NATIONAL PRESENTATION (>12)

13 Oct 2014 - 21:30

Grande Auditório

Admission 3 €

Joãozinho (Little Johnny) was a phenomenon in his time. As a promising young Angolan of mixed blood, he studied engineering in Lisbon, where he picked up the social skills of the power elite in the fascist government, then suffered a broken leg for two-timing a minister’s daughter. The secret police also had it in for Joãozinho because he was popular with fellow students working to incite revolution. They get nothing from interrogation but pack him out of Lisbon and home to Angola. His father calls in a favour to place him at the Colonial Tax Office in Luanda, where Joãozinho artfully pockets money skimmed off transactions to fund a luxury lifestyle and support his friends in the growing liberation movement, even as he takes no part in it. He frequents the best tailors, drives a fancy car, steps out with beautiful women and develops a reputation for always buying drinks for everyone in the house. Joãozinho’s recklessness remains unflappable; but his prestige in the community grows only to the point where his behavior becomes intolerable to the establishment old guard.

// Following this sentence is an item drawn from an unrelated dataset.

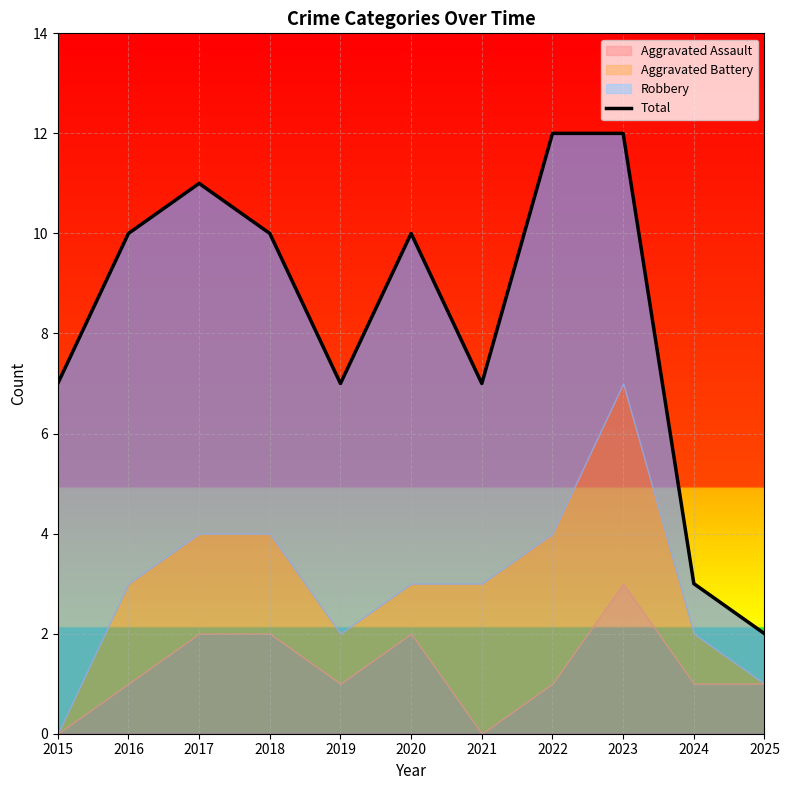

What is the sum of the values at 2022 and 2023?

24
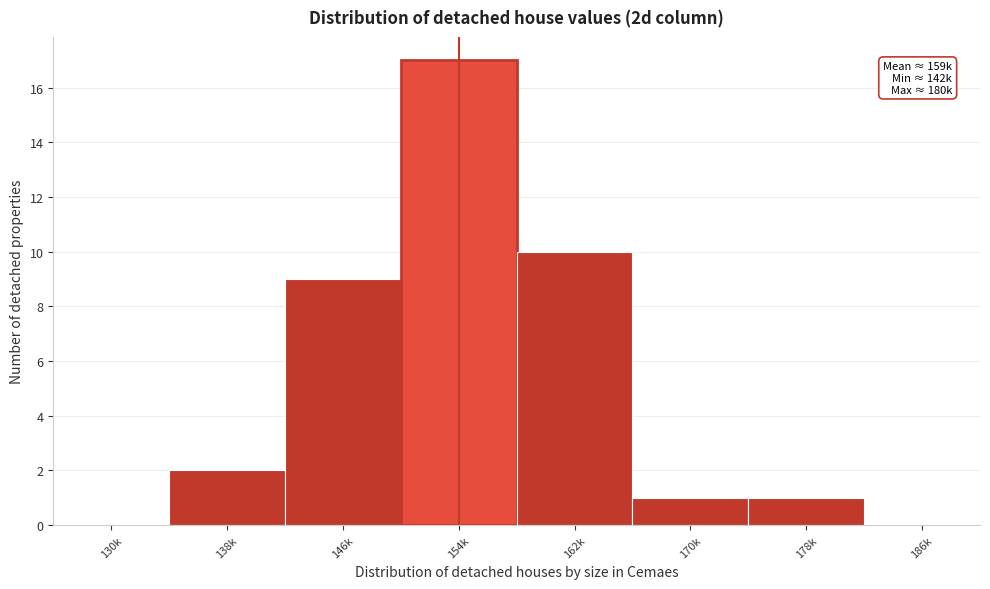

Reading left to right, extract all data points from this chart.

130k=0	138k=2	146k=9	154k=17	162k=10	170k=1	178k=1	186k=0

In the Angolan language of Kimbundu, Kilapy means scheme, fraud or swindle.

O Grande Kilapy

Poster of "The Great Kilapy", by Zézé Gambôa

ZÉZÉ GAMBOA 

Born in Luanda in 1955, the youngest of six siblings in an Angolan middle class family. At age 17, immediately after the April 25th 1974 revolution, he began work as a newsreel director for Angolan television, where he remained until 1980. A chance meeting in Lisbon with Antoine Bonfanti, who was sound engineer on a number of French Wave films, led Gamboa to work in sound engineering in Paris and live in Brussels, where he directed his first feature documentary, “Mopiopio: The Breath of Angola” (1991), depicting Angolan society in Luanda during the time of war and dictatorship, with period music as the guiding theme.

His second documentary, “Dissidência (Dissidence)” (1998), examines the civil war through the eyes of dissidents and their personal visions for Angola’s future. Both documentaries were well received and “Mopiopio” won awards at several film festivals. In 1993, Gamboa returned to Lisbon, where he continued work as a film director. His first dramatic feature, “O Herói (The Hero),” (2004) was extremely well received internationally and played at many festivals, including Sundance and Ouagadougou, winning numerous awards. In 2010, he began working on “The Great Kilapy.”